I find myself at a point of major transition. The way I have supported myself for over a decade is about to change dramatically. I’ll be the first one to admit, my faith is being tested and my calling, questioned. First, let me state that I have no doubt I am called to be a minister of the Gospel. I also have no question that I am called to help the Church of Jesus Christ to embrace creativity and empower the people to use their creative gifts to serve the Lord, both in the Church and in the marketplace. I do not waver on either of these things. The question is in how does that manifest?
Should I attempt to do this while pastoring a local church while continuing to minister in other churches as the schedule allows? Should I press harder into being an itinerant minister, doing AMOKArts full time? Is the answer somewhere in the middle, or something completely different? I don’t know and not knowing can be tough. What do you do when you find yourself knowing God can and living with the uncertainty of what He will do?
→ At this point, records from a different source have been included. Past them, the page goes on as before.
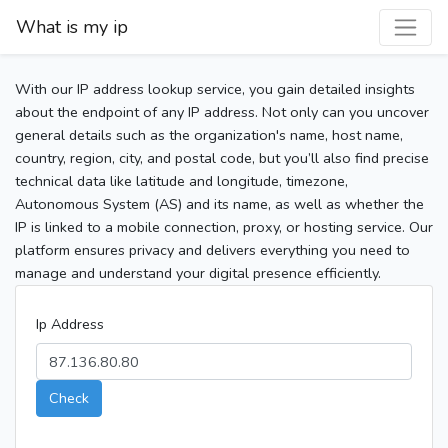
What is my ip
With our IP address lookup service, you gain detailed insights
about the endpoint of any IP address. Not only can you uncover
general details such as the organization's name, host name,
country, region, city, and postal code, but you’ll also find precise
technical data like latitude and longitude, timezone,
Autonomous System (AS) and its name, as well as whether the
IP is linked to a mobile connection, proxy, or hosting service. Our
platform ensures privacy and delivers everything you need to
manage and understand your digital presence efficiently.
Ip Address
Check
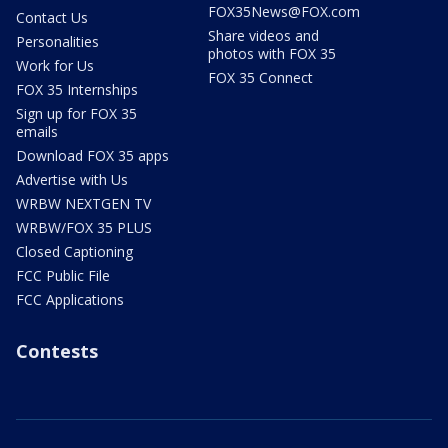
FOX35News@FOX.com
Contact Us
Share videos and
Personalities
photos with FOX 35
Work for Us
FOX 35 Connect
FOX 35 Internships
Sign up for FOX 35
emails
Download FOX 35 apps
Advertise with Us
WRBW NEXTGEN TV
WRBW/FOX 35 PLUS
Closed Captioning
FCC Public File
FCC Applications
Contests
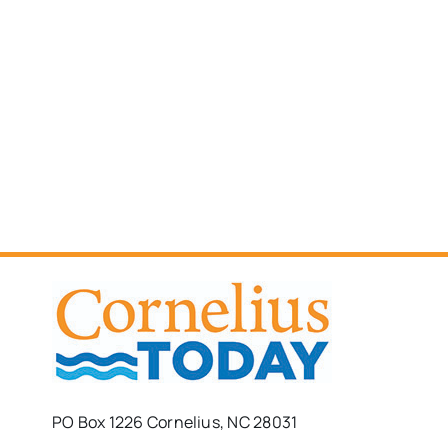
PO Box 1226 Cornelius, NC 28031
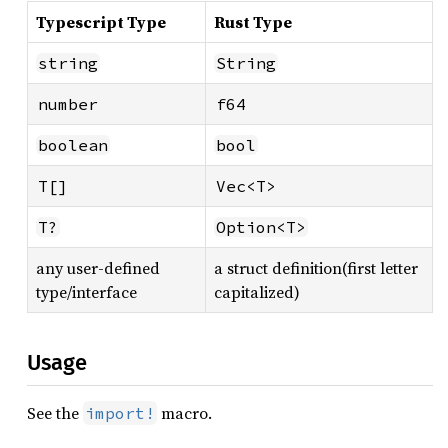
Typescript Type
Rust Type
string
String
number
f64
boolean
bool
T[]
Vec<T>
T?
Option<T>
any user-defined
a struct definition(first letter
type/interface
capitalized)
Usage
See the
macro.
import!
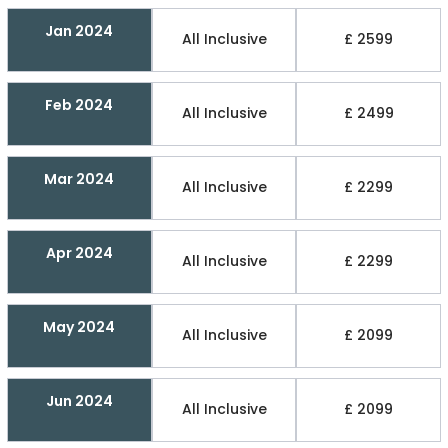
Jan 2024
All Inclusive
£ 2599
Feb 2024
All Inclusive
£ 2499
Mar 2024
All Inclusive
£ 2299
Apr 2024
All Inclusive
£ 2299
May 2024
All Inclusive
£ 2099
Jun 2024
All Inclusive
£ 2099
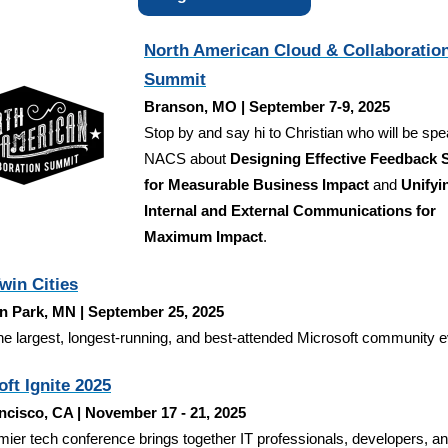
North American Cloud & Collaboratio
Summit
Branson, MO | September 7-9, 2025
Stop by and say hi to Christian who will be spe
NACS about
Designing Effective Feedback
for Measurable Business Impact
and
Unifyi
Internal and External Communications for
Maximum Impact
.
win Cities
n Park, MN | September 25, 2025
he largest, longest-running, and best-attended Microsoft community e
ft Ignite 2025
ncisco, CA | November 17 - 21, 2025
mier tech conference brings together IT professionals, developers, a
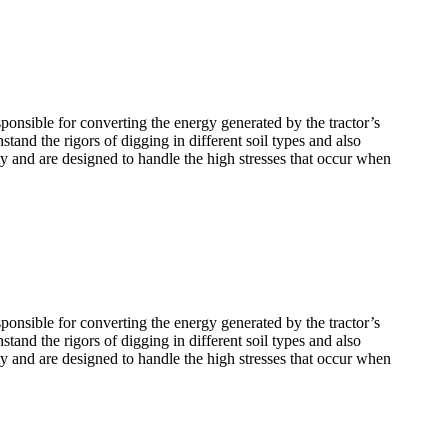
ponsible for converting the energy generated by the tractor’s
tand the rigors of digging in different soil types and also
ty and are designed to handle the high stresses that occur when
ponsible for converting the energy generated by the tractor’s
tand the rigors of digging in different soil types and also
ty and are designed to handle the high stresses that occur when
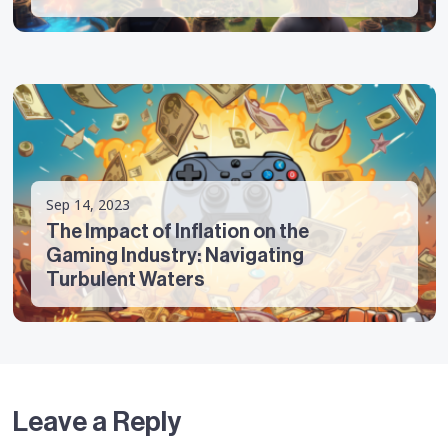
Sep 14, 2023
The Impact of Inflation on the
Gaming Industry: Navigating
Turbulent Waters
Leave a Reply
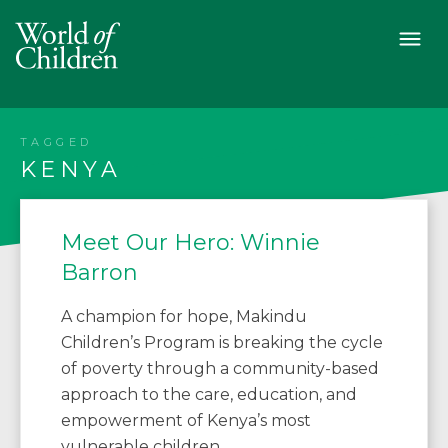
TAGGED
KENYA
Meet Our Hero: Winnie
Barron
A champion for hope, Makindu
Children’s Program is breaking the cycle
of poverty through a community-based
approach to the care, education, and
empowerment of Kenya’s most
vulnerable children.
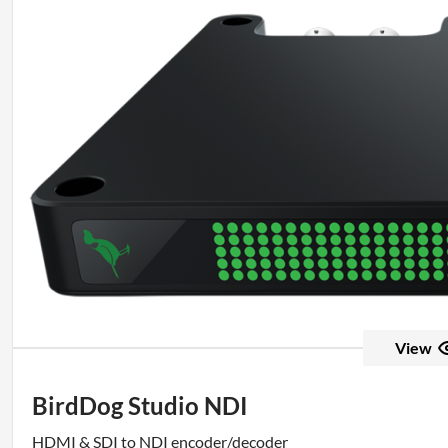
View
BirdDog Studio NDI
HDMI & SDI to NDI encoder/decoder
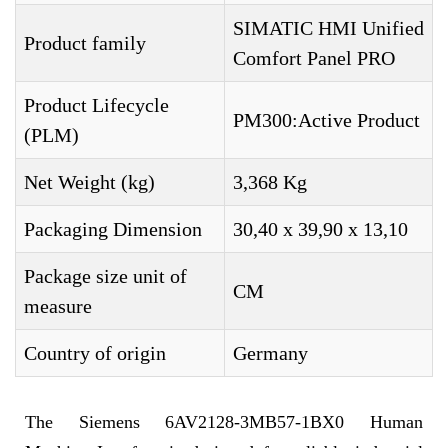
SIMATIC HMI Unified
Product family
Comfort Panel PRO
Product Lifecycle
PM300:Active Product
(PLM)
Net Weight (kg)
3,368 Kg
Packaging Dimension
30,40 x 39,90 x 13,10
Package size unit of
CM
measure
Country of origin
Germany
The Siemens 6AV2128-3MB57-1BX0 Human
The thing I know is to trust. Even though I don’t know what He will do or the direction He will take, what I do know is He is good and He has me in His hand. Secondly, while I don’t know the whole journey, I can see enough to take the next step and try to be faithful with every opportunity.
The big struggle for me rests in what to do. I desperately want to stay in the center of God’s will and not make a reactive move that sets me back in the journey. I want to keep moving forward in faith. My prayer is that God will open the right doors and that I will walk through them in faith. I also pray He will close, lock and bar the wrong ones (because I can be bullheaded). In those moments when faith is weak, I want to press in and draw close to Him, not do what I instinctively tend to do, which is try to take control of the situation. I don’t want to be that double minded guy tossed back and forth by the waves, but my confession is that guy is closer than I’d like to admit sometimes.
I know I can’t be the only one who experiences life like this. I’d appreciate your prayers and know that you are in mine.